Dave Pollard had an interesting piece on Knowledge in the Workplace: Have It Your Way:
I'm trying to understand why social networking applications (and to some extent online research) are still not getting much mainstream traction in organizations. The vast majority of SNA use, it seems, is for personal purposes, or by technology geeks. Meanwhile, researchers and buyers of external databases continue to lament the underutilization of their skills and resources.
[via Dennis Kennedy]
Pollard has been thinking about these issues for years and always does a great job of explaining his thinking. Note that his use of "SNA" is not for social network analysis, it's "social network application." Things like Facebook, LinkedIn, blogs and wikis and related tools that allow for social connections amongst people online.

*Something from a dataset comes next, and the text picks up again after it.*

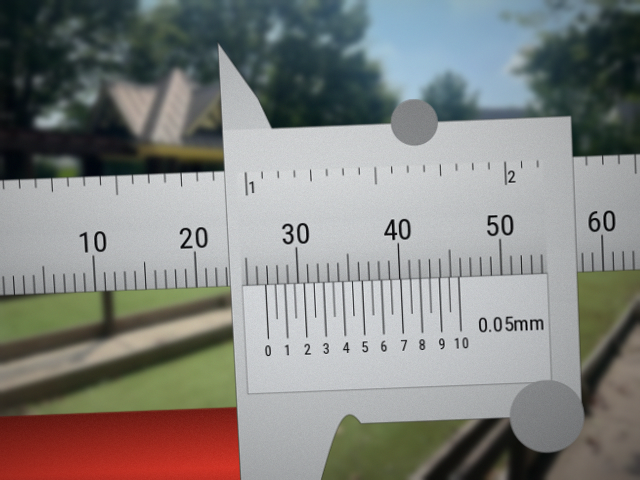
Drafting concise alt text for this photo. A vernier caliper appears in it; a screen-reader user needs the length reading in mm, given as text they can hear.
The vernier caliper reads 26.8 mm
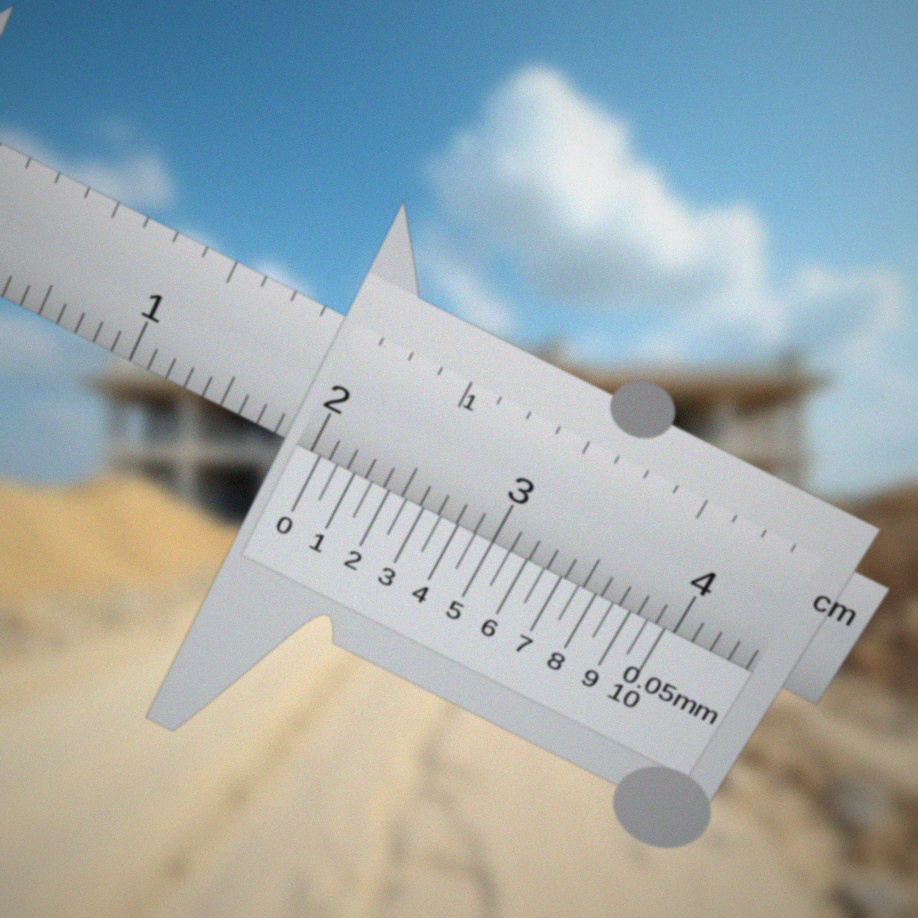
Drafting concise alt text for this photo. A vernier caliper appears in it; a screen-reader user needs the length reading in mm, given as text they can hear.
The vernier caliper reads 20.5 mm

This article focuses on the idea that people feel deeply connected to the things they create and use on a regular basis, whether it is their website or their mobile phone or their email. Even if it isn't really "theirs," they operate as if it is. And that is the key problem: people who own the content can filter and post and arrange the way they wish. But the people receiving the content do not have nearly as much flexibility on doing what they would like with the content. Sure, you can read blogs in your aggregator, but it is cumbersome to recombine and filter and group things together in ways that make sense for the reader. For example, I'd like to read Dave Pollard's blog in a way that is not easily done: I want only the articles that are related to (my definition of) knowledge management.
In relation to this idea of technology-as-bodily-extension, Pollard references a Marshal McLuhan quote. It turns out it's a reference to something Emerson said back in 1870, according to a McLuhan website:
On media and technologies as Extensions of Man (subtitle of Understanding Media)
It was R. W. Emerson who wrote that "The human body is the magazine of inventions, the patent-office, where are the models from which every hint was taken. All the tools and engines on earth are only extensions of its limbs and senses" (1870).
On reading through the article again, I can't help but think of the classic Apple's "Futureshock" Knowledge Navigator video from 1987. Content processed the way I want to process it and when.